Co zrobić żeby zaufanie opinii publicznej do organizacji pozarządowych
było większe. Czy możliwa jest skuteczna samoregulacja trzeciego sektora?
Czy uda się uzgodnić i wdrożyć podstawowe zasady dotyczące
„prowadzenia się organizacji” ?
Co zrobić aby obudzić autentyczną filantropię w Polsce? Czy 1% pomaga w
tym czy raczej przeszkadza?

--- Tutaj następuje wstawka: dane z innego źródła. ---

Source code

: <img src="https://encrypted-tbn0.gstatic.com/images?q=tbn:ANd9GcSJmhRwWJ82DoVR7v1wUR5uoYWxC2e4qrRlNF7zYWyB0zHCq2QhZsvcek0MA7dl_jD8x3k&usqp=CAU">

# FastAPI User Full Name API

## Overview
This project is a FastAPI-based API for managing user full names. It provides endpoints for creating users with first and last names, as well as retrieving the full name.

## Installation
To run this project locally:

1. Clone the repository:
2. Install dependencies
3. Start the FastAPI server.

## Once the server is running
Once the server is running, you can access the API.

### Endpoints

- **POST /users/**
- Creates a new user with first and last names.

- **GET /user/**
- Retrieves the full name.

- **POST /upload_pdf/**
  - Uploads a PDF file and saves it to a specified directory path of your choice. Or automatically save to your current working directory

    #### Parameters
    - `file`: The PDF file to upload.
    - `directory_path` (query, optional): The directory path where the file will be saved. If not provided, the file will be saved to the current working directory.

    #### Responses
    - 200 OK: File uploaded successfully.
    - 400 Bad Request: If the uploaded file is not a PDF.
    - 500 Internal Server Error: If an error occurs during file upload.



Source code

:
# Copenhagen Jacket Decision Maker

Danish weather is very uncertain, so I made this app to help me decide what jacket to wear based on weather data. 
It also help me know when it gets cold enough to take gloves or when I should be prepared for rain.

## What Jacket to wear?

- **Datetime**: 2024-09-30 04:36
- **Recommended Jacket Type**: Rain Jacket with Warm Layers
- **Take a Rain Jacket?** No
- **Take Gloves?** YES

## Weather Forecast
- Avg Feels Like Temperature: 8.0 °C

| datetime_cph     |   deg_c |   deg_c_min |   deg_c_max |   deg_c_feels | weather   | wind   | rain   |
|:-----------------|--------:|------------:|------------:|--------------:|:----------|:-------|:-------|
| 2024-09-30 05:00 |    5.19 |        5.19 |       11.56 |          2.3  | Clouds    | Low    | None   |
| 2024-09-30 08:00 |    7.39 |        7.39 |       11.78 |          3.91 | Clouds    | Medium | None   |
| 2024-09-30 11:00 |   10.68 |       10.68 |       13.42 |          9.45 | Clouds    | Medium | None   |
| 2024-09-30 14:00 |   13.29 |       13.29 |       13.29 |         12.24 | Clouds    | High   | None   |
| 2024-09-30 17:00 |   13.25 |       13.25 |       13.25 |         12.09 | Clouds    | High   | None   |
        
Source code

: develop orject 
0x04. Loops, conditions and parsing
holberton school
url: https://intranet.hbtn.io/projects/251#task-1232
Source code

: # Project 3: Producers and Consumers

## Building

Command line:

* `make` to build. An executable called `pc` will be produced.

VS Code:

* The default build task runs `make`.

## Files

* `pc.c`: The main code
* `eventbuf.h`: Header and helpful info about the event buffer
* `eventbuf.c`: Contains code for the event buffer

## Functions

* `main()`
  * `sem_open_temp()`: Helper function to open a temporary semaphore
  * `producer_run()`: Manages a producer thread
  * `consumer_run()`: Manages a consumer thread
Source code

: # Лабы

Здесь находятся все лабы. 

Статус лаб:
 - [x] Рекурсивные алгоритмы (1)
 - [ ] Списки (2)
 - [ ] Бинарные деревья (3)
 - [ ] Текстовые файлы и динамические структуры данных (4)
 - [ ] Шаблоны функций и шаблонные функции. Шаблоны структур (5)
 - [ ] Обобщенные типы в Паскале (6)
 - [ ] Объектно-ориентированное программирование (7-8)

Jakie nadzieje można wiązać z nowymi
formami i regulacjami dotyczącymi dobroczynności?
Czy bardzo szybki rozwój nowoczesnych technologii wzmacnia organizacje
czy też może uczynić czyni je zbędnymi, skoro niejako poza nimi możliwe
jest odnajdywania wspólnych zainteresowań i koordynacja działań?

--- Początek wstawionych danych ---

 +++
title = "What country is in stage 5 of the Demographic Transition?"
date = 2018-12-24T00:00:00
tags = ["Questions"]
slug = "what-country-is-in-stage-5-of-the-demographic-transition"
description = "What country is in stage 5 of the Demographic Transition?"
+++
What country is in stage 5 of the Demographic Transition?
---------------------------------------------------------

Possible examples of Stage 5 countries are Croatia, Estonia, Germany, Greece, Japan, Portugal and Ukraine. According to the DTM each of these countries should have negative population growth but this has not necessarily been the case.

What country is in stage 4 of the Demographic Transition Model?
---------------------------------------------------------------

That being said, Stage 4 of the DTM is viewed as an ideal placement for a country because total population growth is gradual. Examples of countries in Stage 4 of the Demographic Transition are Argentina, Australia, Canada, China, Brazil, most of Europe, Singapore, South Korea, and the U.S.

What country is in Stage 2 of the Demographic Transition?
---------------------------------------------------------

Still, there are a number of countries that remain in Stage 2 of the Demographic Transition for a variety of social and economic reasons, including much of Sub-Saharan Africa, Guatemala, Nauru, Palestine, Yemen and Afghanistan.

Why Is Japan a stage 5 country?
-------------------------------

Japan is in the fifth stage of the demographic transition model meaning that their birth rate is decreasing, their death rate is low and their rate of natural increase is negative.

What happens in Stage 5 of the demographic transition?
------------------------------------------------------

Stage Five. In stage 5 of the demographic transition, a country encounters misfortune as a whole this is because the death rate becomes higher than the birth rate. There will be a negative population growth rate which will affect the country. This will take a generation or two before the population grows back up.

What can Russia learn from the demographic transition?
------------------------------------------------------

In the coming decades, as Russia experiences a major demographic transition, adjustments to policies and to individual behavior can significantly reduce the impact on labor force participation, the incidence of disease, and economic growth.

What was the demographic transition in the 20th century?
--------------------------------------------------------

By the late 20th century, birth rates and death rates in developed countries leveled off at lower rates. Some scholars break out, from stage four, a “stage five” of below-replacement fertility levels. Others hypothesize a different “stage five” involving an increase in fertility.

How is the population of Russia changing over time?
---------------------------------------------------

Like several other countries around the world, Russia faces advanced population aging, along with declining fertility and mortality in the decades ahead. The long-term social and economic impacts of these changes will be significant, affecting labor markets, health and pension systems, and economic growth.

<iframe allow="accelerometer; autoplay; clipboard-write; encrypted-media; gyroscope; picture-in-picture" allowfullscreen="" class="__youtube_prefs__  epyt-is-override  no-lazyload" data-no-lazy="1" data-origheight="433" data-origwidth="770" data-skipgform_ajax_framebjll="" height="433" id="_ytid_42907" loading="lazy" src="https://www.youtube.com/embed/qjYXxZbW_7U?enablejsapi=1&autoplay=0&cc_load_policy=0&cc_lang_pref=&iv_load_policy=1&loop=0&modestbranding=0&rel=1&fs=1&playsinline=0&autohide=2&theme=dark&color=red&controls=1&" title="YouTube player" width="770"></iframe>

Czy jesteśmy gotowi serio zmierzyć się z wyzwaniem „twardszego”
podejścia do rezultatów naszych działań. Czy mamy zdolność ich
definiowania, umiejętność osiągania ich i odwagę nazywanie po imieniu
działań pozornych?
Jak doprowadzić do zmiany pokoleniowej w sektorze - jak spowodować,
żeby dotychczasowi liderzy “posunęli się”. Skąd brać nowych?

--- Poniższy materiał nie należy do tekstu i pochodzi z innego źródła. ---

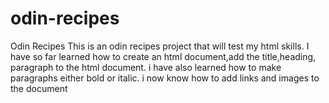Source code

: # odin-recipes
Odin Recipes
This is an odin recipes project that will test my html skills.
I have so far learned how to create an html document,add the title,heading,
paragraph to the html document. i have also learned how to make paragraphs
either bold or italic. i now know how to add links and images to the document 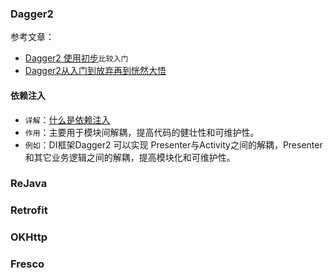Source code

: ### Dagger2

参考文章：
- [Dagger2 使用初步](http://www.cnblogs.com/zhuyp1015/p/5119727.html)`比较入门`
- [Dagger2从入门到放弃再到恍然大悟](http://www.jianshu.com/p/39d1df6c877d)

#### 依赖注入
- `详解`：[什么是依赖注入](https://github.com/android-cn/blog/tree/master/java/dependency-injection)
- `作用`：主要用于模块间解耦，提高代码的健壮性和可维护性。
- `例如`：DI框架Dagger2 可以实现 Presenter与Activity之间的解耦，Presenter和其它业务逻辑之间的解耦，提高模块化和可维护性。




### ReJava
### Retrofit
### OKHttp
### Fresco
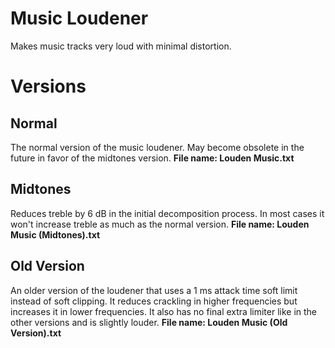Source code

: # Music Loudener
Makes music tracks very loud with minimal distortion.

# Versions

## Normal
The normal version of the music loudener. May become obsolete in the future in favor of the midtones version.
**File name: Louden Music.txt**

## Midtones
Reduces treble by 6 dB in the initial decomposition process. In most cases it won't increase treble as much as the normal version.
**File name: Louden Music (Midtones).txt**

## Old Version
An older version of the loudener that uses a 1 ms attack time soft limit instead of soft clipping. It reduces crackling in higher frequencies but increases it in lower frequencies. It also has no final extra limiter like in the other versions and is slightly louder.
**File name: Louden Music (Old Version).txt**
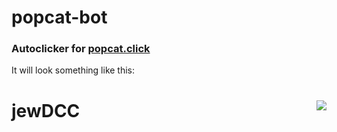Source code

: # popcat-bot
### Autoclicker for <a href="https://popcat.click" target="_blank"> popcat.click</a>

It will look something like this:
# jewDCC <img src="https://fbi.rip/95ea76f.gif" align="right">

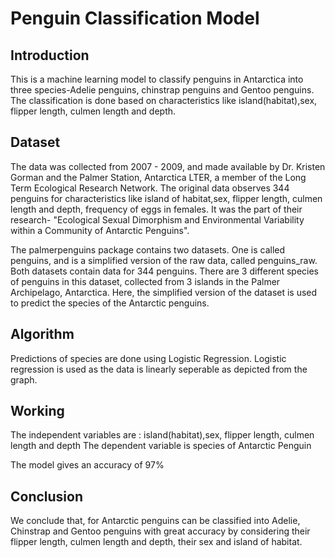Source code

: # Penguin Classification Model
## Introduction
This is a machine learning model to classify penguins in Antarctica into three species-Adelie penguins, chinstrap penguins and Gentoo penguins. The classification is done based on characteristics like island(habitat),sex, flipper length, culmen length and depth.

## Dataset
The data was collected from 2007 - 2009, and made available by Dr. Kristen Gorman and the Palmer Station, Antarctica LTER, a member of the Long Term Ecological Research Network. The original data observes 344 penguins for characteristics like island of habitat,sex, flipper length, culmen length and depth, frequency of eggs in females. It was the part of their research- "Ecological Sexual Dimorphism and Environmental Variability within a Community of Antarctic Penguins".
 
The palmerpenguins package contains two datasets. One is called penguins, and is a simplified version of the raw data, called penguins_raw. Both datasets contain data for 344 penguins. There are 3 different species of penguins in this dataset, collected from 3 islands in the Palmer Archipelago, Antarctica. Here, the simplified version of the dataset is used to predict the species of the Antarctic penguins.

## Algorithm
Predictions of species are done using Logistic Regression. Logistic regression is used as the data is linearly seperable as depicted from the graph.

## Working
The independent variables are : island(habitat),sex, flipper length, culmen length and depth
The dependent variable is species of Antarctic Penguin

The model gives an accuracy of 97%

## Conclusion
We conclude that, for Antarctic penguins can be classified into Adelie, Chinstrap and Gentoo penguins with great accuracy by considering their flipper length, culmen length and depth, their sex and island of habitat.


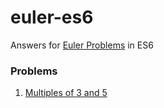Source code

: # euler-es6
Answers for [Euler Problems](https://projecteuler.net/archives) in ES6

### Problems
1. [Multiples of 3 and 5](euler-p1.js)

Jak znaleźć równowagę pomiędzy potrzebą elementarnej standaryzacji i
potrzebą różnorodności i elastyczności sektora. Czy sektor powinien się
jeszcze bardziej standaryzować i szkolić czy może „uciekać ze szkoły”,
która niszczy to co indywidualne i formatuje to co oryginalne i
innowacyjne?
Czy da się praktykować zasadę pomocniczości na serio - jak wyrwać się z
pułapki klientyzmu w stosunku do administracji i ograniczyć zasadę
pierwokupu ze strony administracji?
Jak rozpoznać i przygotować się na globalne zmiany otoczenia działań
organizacji (społeczne, polityczne, ekonomiczne, środowiskowe, kulturowe
czy technologiczne)?
Tego rodzaju „dużych” pytań jest znacznie więcej. Część z nich pojawiła się
niedawno, część towarzyszy nam od dawna, ale jak się zdaje pozostaje bez
odpowiedzi. Po to żeby owe odpowiedzi pojawiły się potrzebny jest wysiłek
całego naszego środowiska. Nie tylko dlatego, że dzięki temu wzrasta nasz
intelektualny kapitał, ale co ważniejsze dlatego, że odpowiedź na wiele z nich nie
jest wyłącznie kwestią teoretycznych rozważań czy wskazania kierunków (te
mogą być znane od dawna), ale raczej podążania w tych kierunkach i
„praktykowania” zasad co do których wagi zgadzamy się. Bez przyjęcia ich jako
własnych, bez zdolności formułowania postulatów pod własnym adresem nie
posuniemy się naprzód. Znów grozić nam będzie, że sformułujemy listę
oczekiwań w stosunku do wszystkich wokół, ale nie do siebie samych. Grozi nam,
mówiąc górnolotnie, że znów będziemy pytać co Polska ma zrobić dla nas, a nie
co my możemy i powinniśmy zrobić dla niej.
Teraz być może jaśniejsze staje się dlaczego tak ważny jest partycypacyjny
charakter całego przedsięwzięcia. Ważną innowacją jest to, że środowiska
regionalne nie są, jak bywało dawniej, odbiorcą pomysłów i strategii
opracowywanych na poziomie krajowym, ale same je tworzą. Ich działaniom
towarzyszyć też będzie praca na poziomie ogólnopolskim. To coś więcej niż
połączenie wyników pracy w regionach. To także podjęcie dodatkowych kwestii,
które nie zostaną podjęte w regionach. Ważnym elementem całego procesu będą
zarówno regionalne Fora Inicjatyw Pozarządowych, jak i planowane na wrzesień
VII Ogólnopolski FIP a także to, co nastąpi po nim. Chcemy dać sobie nie więcej,
ale i nie mniej czasu, niż jest potrzebne na wspólne stworzenie i przyswojenie
wspólnego planu działań.
Praca ta jest konieczna jeśli nie mamy zapaść w rodzaj samozadowolenia i
stagnacji. Jeśli nie chcemy jako środowisko po 25 latach utknąć tu gdzie jesteśmy
- musimy „wrzucić 2-gi bieg” i zbudować podstawowe narzędzia nawigacji.
Bardzo tego potrzebujemy i warto wspierać się nawzajem w dążeniu do tego celu.